Looking more in depth at this mechanism, the team applied the JAK2 inhibitor ruxolitinib to cell colonies. As expected, they found that the drug reduced the number of JAK2 mutant cells when the JAK2 mutation was acquired first. But, interestingly, they also found that the drug had no effect on cell colonies from patients who had first acquired the TET2 mutation.

Kent said that the study helps to make the case for more in-depth genomic profiling of patients. Currently, patients suspected of having a myeloproliferative disorder are routinely screened for JAK2 mutations, which can help in diagnosis, he said. But, TET2 is rarely tested, and this study suggests that valuable information can be gleaned from a more in-depth look. In addition, he said that screening for the mutations and determining their order could be done routinely in diagnostic hematology laboratories.

Charles Swanton, a medical oncologist at the University College London Cancer Institute, also agreed that the study may have important future clinical implications. He wrote in a subsequent editorial published in the same issue of NEJM,that an "understanding of mutation order might improve the delivery of targeted therapy to attenuate early driver events that are present in the trunk of the evolutionary tree of the tumor."

Kent said additional studies would be needed to understand exactly why the mutation order impacts ruxolitinib response, but said that a possible explanation could be related to epigenetics. The TET2 mutations in the myeloproliferative neoplasms tend to be loss-of-function mutations, Kent said. And, TET2 is a known epigenetic regulator responsible for removing methylation groups from DNA, which subsequently enables genes to be transcribed.

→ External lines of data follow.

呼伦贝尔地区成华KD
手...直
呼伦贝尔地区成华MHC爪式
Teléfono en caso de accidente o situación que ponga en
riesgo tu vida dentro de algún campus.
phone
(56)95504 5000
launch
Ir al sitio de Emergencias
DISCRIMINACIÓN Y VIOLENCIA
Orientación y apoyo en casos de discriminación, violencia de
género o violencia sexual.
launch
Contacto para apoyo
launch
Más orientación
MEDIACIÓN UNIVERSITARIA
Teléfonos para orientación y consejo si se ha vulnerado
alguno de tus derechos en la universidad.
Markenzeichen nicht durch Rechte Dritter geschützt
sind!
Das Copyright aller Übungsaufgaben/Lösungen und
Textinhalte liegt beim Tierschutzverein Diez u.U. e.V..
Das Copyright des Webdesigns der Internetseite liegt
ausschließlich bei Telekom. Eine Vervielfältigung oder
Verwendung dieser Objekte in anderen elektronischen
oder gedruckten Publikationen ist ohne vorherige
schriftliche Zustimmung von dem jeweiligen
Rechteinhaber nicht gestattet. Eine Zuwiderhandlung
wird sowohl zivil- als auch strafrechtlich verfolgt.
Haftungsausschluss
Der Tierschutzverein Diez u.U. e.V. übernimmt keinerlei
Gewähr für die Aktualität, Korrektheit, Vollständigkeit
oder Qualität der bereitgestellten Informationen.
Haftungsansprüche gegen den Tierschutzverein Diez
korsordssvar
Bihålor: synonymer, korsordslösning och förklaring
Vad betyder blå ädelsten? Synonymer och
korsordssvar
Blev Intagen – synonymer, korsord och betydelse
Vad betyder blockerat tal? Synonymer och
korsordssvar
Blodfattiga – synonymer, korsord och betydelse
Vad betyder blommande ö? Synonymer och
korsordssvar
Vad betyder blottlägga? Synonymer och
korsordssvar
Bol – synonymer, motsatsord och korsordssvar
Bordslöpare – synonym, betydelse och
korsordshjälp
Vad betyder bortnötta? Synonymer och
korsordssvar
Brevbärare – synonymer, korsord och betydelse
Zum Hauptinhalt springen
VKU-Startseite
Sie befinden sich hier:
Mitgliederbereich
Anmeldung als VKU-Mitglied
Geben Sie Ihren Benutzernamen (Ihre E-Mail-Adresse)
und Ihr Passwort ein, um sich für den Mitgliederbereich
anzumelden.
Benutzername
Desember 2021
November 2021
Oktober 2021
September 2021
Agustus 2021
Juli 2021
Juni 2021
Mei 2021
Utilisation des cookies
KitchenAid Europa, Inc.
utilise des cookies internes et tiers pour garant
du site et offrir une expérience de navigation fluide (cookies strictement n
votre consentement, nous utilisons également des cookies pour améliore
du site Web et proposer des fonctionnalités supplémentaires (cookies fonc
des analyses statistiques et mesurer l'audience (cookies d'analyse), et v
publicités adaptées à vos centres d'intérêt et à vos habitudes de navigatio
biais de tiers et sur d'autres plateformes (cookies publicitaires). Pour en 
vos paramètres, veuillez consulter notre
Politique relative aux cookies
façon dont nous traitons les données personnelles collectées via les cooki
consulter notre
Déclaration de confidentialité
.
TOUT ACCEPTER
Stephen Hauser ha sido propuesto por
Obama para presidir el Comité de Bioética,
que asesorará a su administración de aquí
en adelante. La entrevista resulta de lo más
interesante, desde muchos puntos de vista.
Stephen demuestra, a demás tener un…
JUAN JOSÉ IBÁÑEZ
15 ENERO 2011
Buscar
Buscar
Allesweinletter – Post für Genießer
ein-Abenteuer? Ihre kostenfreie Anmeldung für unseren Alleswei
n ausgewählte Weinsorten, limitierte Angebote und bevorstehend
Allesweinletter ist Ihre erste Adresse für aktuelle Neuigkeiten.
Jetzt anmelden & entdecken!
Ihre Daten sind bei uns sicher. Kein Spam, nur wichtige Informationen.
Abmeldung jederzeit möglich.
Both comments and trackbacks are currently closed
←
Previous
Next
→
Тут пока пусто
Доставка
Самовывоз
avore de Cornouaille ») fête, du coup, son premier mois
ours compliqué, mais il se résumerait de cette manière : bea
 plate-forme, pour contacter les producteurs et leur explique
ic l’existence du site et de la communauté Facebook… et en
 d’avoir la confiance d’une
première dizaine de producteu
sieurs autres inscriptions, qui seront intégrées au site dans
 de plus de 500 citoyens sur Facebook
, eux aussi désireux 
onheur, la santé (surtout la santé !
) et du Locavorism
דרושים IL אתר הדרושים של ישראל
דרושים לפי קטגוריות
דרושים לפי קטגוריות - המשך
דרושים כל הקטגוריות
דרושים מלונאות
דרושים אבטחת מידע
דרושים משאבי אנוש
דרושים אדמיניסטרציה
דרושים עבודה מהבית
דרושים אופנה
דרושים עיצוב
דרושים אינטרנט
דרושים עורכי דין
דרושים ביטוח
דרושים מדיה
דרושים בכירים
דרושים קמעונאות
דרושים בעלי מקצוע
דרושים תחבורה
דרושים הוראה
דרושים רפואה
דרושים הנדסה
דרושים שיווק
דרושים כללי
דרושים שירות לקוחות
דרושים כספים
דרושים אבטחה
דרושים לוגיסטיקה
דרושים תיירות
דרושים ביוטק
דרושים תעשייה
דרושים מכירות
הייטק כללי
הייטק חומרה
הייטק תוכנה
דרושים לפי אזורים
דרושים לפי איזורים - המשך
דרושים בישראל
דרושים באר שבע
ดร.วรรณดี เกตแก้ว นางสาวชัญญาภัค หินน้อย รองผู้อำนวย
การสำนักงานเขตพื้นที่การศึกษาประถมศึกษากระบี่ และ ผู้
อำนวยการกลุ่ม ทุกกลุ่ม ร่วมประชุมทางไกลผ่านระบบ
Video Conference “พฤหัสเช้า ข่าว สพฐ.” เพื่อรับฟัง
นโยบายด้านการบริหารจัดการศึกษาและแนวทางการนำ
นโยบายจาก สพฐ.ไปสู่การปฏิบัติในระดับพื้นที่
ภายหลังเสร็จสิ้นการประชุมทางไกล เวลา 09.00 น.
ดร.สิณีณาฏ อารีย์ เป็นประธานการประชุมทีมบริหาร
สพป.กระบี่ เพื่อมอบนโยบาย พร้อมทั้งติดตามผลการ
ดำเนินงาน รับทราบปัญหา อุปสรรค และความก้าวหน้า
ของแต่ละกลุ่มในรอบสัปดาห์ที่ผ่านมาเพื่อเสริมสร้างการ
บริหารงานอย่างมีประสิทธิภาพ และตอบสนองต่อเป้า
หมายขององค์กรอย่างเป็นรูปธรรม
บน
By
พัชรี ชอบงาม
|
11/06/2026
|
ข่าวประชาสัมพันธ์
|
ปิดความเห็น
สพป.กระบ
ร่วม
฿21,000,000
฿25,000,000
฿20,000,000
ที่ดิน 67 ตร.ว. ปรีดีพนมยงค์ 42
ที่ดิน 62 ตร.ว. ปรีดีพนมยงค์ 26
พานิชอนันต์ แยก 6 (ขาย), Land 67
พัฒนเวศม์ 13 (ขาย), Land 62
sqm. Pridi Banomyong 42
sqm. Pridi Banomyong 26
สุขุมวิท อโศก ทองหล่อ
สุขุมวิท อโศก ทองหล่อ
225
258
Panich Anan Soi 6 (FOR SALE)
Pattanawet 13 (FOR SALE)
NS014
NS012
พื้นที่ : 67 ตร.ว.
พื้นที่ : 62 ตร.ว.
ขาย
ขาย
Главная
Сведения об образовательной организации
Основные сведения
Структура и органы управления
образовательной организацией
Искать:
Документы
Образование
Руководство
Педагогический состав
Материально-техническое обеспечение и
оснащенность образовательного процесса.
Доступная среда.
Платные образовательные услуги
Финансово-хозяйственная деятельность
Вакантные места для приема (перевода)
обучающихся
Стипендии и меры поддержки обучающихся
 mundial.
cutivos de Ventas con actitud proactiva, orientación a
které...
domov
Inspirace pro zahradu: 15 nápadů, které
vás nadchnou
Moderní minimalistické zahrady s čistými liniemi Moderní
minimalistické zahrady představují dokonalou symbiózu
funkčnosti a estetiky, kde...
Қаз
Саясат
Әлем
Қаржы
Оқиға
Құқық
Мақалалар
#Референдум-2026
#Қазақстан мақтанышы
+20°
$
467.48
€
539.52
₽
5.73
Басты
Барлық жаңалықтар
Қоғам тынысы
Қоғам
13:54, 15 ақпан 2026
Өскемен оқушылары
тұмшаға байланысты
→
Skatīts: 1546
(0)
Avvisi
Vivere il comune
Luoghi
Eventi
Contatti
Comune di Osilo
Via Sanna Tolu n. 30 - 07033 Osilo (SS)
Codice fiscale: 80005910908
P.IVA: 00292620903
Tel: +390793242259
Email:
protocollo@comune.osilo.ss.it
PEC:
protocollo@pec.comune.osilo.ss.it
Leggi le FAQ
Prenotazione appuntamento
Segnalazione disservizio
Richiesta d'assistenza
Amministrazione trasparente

If a TET2 mutation is acquired first, one possibility is that the JAK2 gene cannot be transcribed, so a JAK2 inhibitor would be ineffective, since the JAK2 gene is not expressed, he said.

He said his group now plans to focus on "uncovering the mechanism of order" and "why order matters." In the case of TET2-first mutations, it "may lay down an epigenetic framework that JAK2 mutations are unable to change," he said.

In addition, he also hopes the work will spearhead research into other cancers. "This is the first hint that order matters, but we don't know if it matters in all cancers," he said.

Swanton added in his editorial that although "deciphering the effect of combinations of mutational events to read the evolutionary rule book of cancers may be a Herculean task," understanding cancer evolution may also "narrow the possible clinical outcomes and open avenues to limit the next evolutionary steps in cancer."